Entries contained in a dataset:
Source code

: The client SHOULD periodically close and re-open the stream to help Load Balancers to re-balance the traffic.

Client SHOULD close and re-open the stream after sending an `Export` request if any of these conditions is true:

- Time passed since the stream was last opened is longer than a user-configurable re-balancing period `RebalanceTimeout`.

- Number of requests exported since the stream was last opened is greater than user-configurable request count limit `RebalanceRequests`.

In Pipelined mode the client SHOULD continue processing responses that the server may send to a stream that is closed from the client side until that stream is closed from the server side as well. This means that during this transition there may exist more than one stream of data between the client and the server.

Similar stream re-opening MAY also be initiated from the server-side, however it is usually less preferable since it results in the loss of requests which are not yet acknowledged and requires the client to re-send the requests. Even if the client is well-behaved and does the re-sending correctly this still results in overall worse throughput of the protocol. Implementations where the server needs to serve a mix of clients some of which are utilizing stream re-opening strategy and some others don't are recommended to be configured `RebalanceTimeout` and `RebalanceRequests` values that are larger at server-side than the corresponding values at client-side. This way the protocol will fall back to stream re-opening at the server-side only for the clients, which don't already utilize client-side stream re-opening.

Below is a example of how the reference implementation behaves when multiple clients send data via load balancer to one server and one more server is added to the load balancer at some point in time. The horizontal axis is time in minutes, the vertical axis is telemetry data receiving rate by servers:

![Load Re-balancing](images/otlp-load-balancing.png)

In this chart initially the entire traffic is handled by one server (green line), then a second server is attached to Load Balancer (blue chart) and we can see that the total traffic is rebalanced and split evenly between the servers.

*WORK ORDER:* Reproduce every line of the entries above verbatim, with no changes.

*SOLUTION TO THIS PROBLEM:*
Source code

: The client SHOULD periodically close and re-open the stream to help Load Balancers to re-balance the traffic.

Client SHOULD close and re-open the stream after sending an `Export` request if any of these conditions is true:

- Time passed since the stream was last opened is longer than a user-configurable re-balancing period `RebalanceTimeout`.

- Number of requests exported since the stream was last opened is greater than user-configurable request count limit `RebalanceRequests`.

In Pipelined mode the client SHOULD continue processing responses that the server may send to a stream that is closed from the client side until that stream is closed from the server side as well. This means that during this transition there may exist more than one stream of data between the client and the server.

Similar stream re-opening MAY also be initiated from the server-side, however it is usually less preferable since it results in the loss of requests which are not yet acknowledged and requires the client to re-send the requests. Even if the client is well-behaved and does the re-sending correctly this still results in overall worse throughput of the protocol. Implementations where the server needs to serve a mix of clients some of which are utilizing stream re-opening strategy and some others don't are recommended to be configured `RebalanceTimeout` and `RebalanceRequests` values that are larger at server-side than the corresponding values at client-side. This way the protocol will fall back to stream re-opening at the server-side only for the clients, which don't already utilize client-side stream re-opening.

Below is a example of how the reference implementation behaves when multiple clients send data via load balancer to one server and one more server is added to the load balancer at some point in time. The horizontal axis is time in minutes, the vertical axis is telemetry data receiving rate by servers:

![Load Re-balancing](images/otlp-load-balancing.png)

In this chart initially the entire traffic is handled by one server (green line), then a second server is attached to Load Balancer (blue chart) and we can see that the total traffic is rebalanced and split evenly between the servers.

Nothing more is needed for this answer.